A sample of the blooming seasons:

  • In a "txt" file:

121 6 15 7 25

102 7 1 8 14

236 6 30 8 31

141 7 31 8 10

111 7 1 7 20

128 6 2 6 3

  • Visual representation (Not the same data as in "txt")

enter image description here

To start with I'll introduce my approach:

  1. The first thing I did is converted the interval's Month and Day to one number format (example in a MM-DD: 08-15 I've changed to 30 + 31 + 15 = 76)
  2. After that, for the first time I check through all of the intervals and save separately one which has the most intersections.
  3. Later I check all the intervals again but this time I compare them specifically to the saved one, if they do not intersect with it they get deleted, in this way I reduce the noise.
  4. At this point I thought that all that was left to do was to find the smallest interval that intersects with the saved one. However, I was wrong. I've not taken into consideration that the smallest interval could have only had one intersection.
  5. After a while I've come to a realization that I need to find an interval which has the most intersections and is smallest out of the given set. But how can I find both?
  6. No doubt there are even more holes in my theory. I'm pretty sure that even if I pull it off it'll still have tons of exceptions.

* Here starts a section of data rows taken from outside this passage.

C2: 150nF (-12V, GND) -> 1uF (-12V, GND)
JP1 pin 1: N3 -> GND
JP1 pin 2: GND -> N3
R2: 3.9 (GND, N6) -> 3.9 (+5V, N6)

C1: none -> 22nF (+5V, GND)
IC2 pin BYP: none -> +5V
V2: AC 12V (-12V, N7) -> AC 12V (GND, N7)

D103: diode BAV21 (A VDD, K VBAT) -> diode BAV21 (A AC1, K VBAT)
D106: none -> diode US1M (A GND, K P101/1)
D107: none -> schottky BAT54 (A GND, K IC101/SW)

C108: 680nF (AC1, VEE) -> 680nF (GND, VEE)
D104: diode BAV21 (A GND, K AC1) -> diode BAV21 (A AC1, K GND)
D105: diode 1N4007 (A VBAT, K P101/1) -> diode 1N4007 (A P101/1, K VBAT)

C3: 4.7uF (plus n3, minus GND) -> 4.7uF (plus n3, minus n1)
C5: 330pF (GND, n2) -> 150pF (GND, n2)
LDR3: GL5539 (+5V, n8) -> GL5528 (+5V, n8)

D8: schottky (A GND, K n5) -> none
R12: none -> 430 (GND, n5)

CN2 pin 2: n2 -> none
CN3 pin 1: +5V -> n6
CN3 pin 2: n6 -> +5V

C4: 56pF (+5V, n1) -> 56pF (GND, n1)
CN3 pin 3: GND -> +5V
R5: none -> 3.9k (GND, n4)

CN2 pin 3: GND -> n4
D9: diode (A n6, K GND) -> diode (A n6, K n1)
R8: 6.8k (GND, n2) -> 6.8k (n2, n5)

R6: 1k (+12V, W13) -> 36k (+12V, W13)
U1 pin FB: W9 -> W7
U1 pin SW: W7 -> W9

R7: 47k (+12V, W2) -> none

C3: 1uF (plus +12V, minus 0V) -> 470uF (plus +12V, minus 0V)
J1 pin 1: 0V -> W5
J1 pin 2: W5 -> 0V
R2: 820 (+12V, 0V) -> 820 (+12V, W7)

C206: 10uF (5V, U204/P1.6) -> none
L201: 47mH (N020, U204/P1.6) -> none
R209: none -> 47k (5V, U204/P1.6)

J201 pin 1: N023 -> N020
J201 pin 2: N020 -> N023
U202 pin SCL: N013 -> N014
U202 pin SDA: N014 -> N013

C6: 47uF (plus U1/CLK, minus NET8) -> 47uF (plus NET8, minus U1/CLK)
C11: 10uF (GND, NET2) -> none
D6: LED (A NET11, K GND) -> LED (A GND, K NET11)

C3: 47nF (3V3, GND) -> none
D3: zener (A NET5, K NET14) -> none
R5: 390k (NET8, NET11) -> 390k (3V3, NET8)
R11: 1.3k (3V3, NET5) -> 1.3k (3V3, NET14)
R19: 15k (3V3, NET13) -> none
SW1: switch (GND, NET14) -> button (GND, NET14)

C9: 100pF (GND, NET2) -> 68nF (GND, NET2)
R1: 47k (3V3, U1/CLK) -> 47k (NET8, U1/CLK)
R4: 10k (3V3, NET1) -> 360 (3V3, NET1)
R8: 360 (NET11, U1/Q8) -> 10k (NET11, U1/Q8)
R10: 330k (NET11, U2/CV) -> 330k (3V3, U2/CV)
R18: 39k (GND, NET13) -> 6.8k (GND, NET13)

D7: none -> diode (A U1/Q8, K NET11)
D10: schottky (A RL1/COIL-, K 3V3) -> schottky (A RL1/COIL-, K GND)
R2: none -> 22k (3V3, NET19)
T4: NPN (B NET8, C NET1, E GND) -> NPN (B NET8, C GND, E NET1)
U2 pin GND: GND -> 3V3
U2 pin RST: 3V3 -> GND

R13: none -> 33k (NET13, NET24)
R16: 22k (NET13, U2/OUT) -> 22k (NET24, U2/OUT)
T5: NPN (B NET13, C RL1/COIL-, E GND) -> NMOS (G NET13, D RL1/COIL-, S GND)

Now thinking about it an idea popped in my mind is that i could try to just make a struct of 92 days and then count which days contain most blooming seasons. This would be pretty easy but I wouldn't be happy with this solution since it would be too inefficient. (Chuckles) What about when compared to my current code which matches intervals again and again. Would it still be inefficient? :D

I've also seached the internet for the answer but managed to find only the half of it.

All in all I'd love to hear other opinions. What are the ways to properly deal with this? Is my approach reasonable or should I look for another one? Your help would be greatly appreciated. Again I'm not asking for a full soliution, just nudge towards the answer. Thanks in advance.


Solution

  • Sort all interval bounds by increasing date, weighting them +1 for a beginning and -1 for an ending.

    Now scan the list in chronological order, adding the point weights as you go. Every time, this gives the number of different blooming flowers. In your case, 012345456... 0.

    At the same time, keep the bound giving the highest count so far (in case of ties, keep the earliest value). The end of the highest interval is simply the next bound.


    If several intervals begin or end simultaneously, process the ones ending first, to avoid zero-duration solutions. (To achieve this, it suffices to craft a comparison function such that in case of tie, -1 has precedence.)